Admission diagnosis showed a lower number of seizures in the group who received SARS-CoV2 vaccine (n=0, 0.0% vs n=18, 11.4%, p=0.001) and we did not find any case of encephalitis or GBS among vaccinated subjects. Furthermore, there were a lower number of ischemic strokes in the breakthrough cases, albeit without reaching statistical significance (n=3, 4.1% vs n=20, 12.7%, p=0.057). Interestingly, D-dimer levels was higher in the un-vaccinated group (1898.7+3650.4 vs 1219.9+1099.0, p=0.040), even in presence of lower inflammatory profile assessed by C-reactive protein. This suggests that the claimed association between stroke and COVID-19 could be driven alterations in coagulopathy instead of peripheral inflammatory response (9). Vaccination might decrease the risk of coagulopathy complications even in presence of high systemic response. The higher NEWS2 score we found in unvaccinated patients (with lower PCR) indicates that COVID-19 severity was higher in this group, independently from general inflammatory response. Of interest, vaccinated and un-vaccinated patients showed no differences in terms of respiratory worsening or mortality rate.
Notably, we found that age and physiological parameters severity were the two variables significatively related to mortality in the two groups, independently from pre-admission comorbidity score and inflammatory parameters. These findings thus suggest that age and systemic conditions, due to both neurological and pneumological diseases, play a major role in modulating the odds of mortality in the two groups.
Older adults are at particular risk of transmitting respiratory illness and may have an altered immune function (immunosenescence) (10), with a consequent poor response to the SARS-CoV2 vaccine. Furthermore, frailty in post-vaccinated cases could also explain the severe outcome of Covid-19 patients, especially among patients with high comorbidity severity index and worse systemic response, who are overrepresented in inpatient settings compared with the general population (11).
To the best of our knowledge, previous works showed that patients hospitalized for COVID-19 during the breakthrough were mostly older people, had elevated comorbidity and a high mortality rate (12).

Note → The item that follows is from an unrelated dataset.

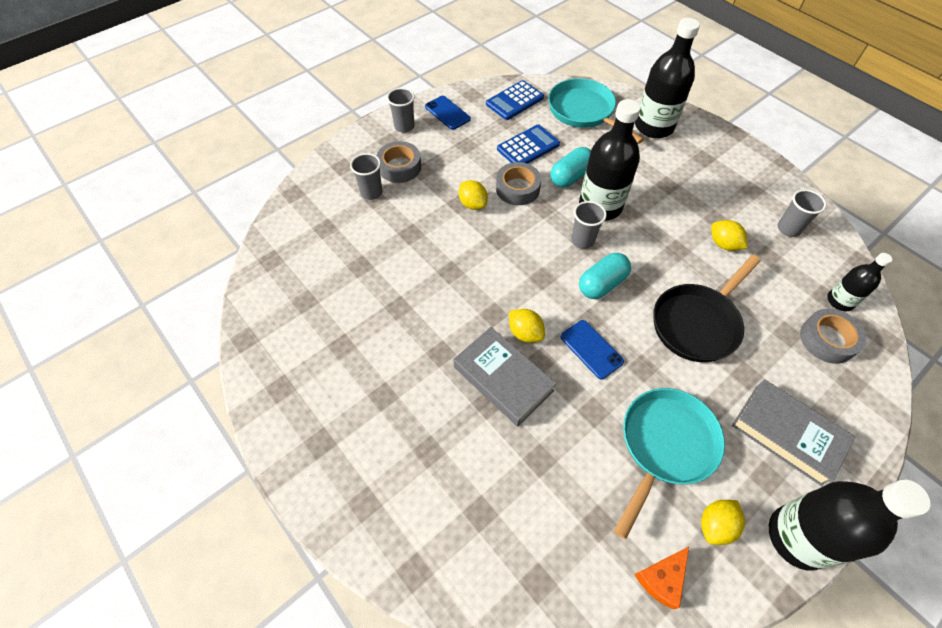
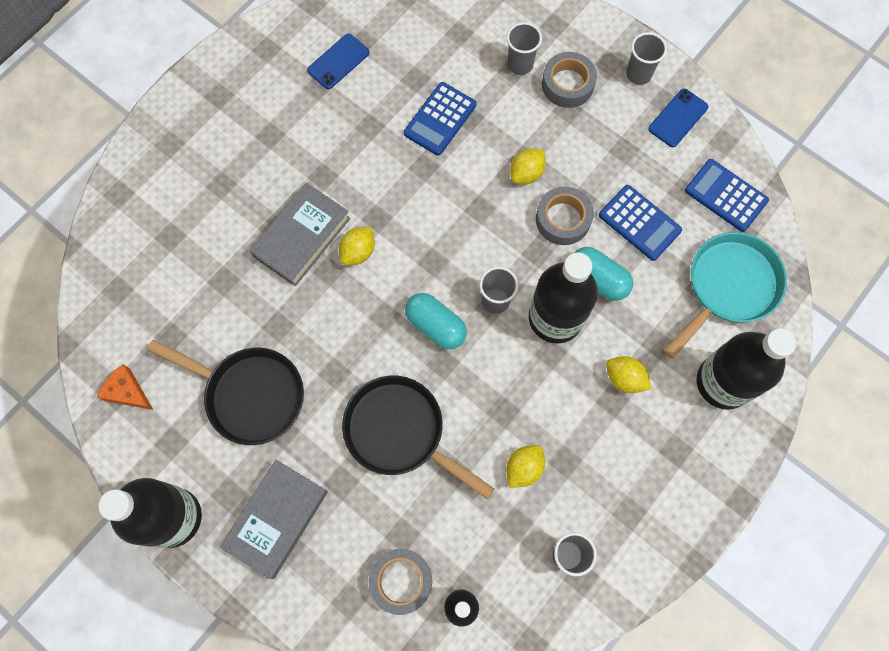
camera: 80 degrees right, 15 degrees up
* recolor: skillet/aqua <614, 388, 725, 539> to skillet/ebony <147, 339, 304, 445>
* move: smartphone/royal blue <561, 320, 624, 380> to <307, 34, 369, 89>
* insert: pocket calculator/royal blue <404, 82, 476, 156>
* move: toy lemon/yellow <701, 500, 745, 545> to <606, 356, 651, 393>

Furthermore, growing evidence points to the multi-organ involvement of COVID-19, particularly the nervous system, which increases morbidity and mortality (13,14,5).
We acknowledge that this work entails some limitations. First, the lack of IgG title data for immunized patients with breakthrough SARS-CoV2 infection establishing the individual immune response, and secondly the different SARS-CoV2 genotypes included, leading to variable respiratory involvement. Nevertheless, this is the first comprehensive comparative study comparing vaccinated and unvaccinated patients, affected by SARS-CoV2 infection and hospitalized for neurological disorders.

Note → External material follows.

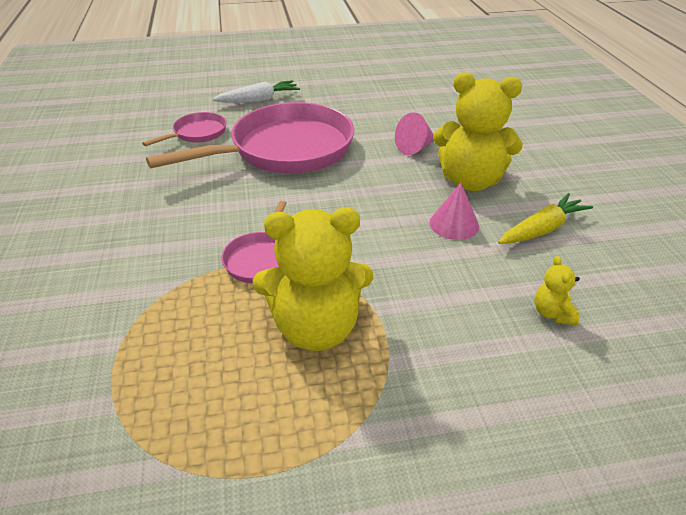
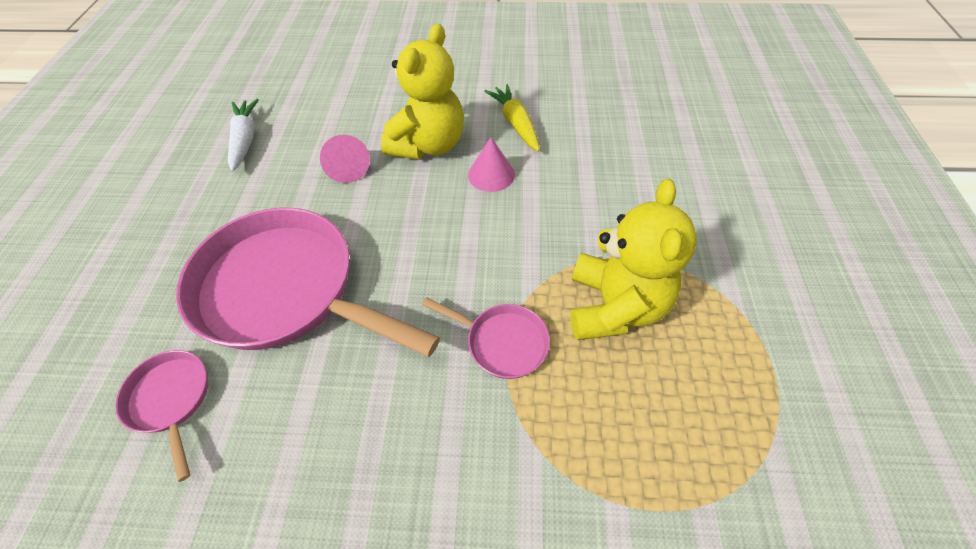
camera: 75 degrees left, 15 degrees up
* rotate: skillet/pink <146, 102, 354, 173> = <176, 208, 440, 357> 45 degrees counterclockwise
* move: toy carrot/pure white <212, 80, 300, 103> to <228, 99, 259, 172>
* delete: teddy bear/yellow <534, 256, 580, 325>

Although vaccines are very effective at preventing severe cases of COVID-19, our study showed that full-vaccinated Covid-19 patients hospitalized for neurological disorders still represent the 30% of Covid-19 neurological admissions; breakthrough cases exhibited older age, higher comorbidity and inflammatory parameters compared to unvaccinated patient; nevertheless, we did not find differences in terms of pneumological severity or mortality rates between the two groups.
Larger studies are warranted to confirm and extend these findings in order to identify breakthrough patients affected by neurological disease, with extreme vulnerability and a higher risk of poor outcomes.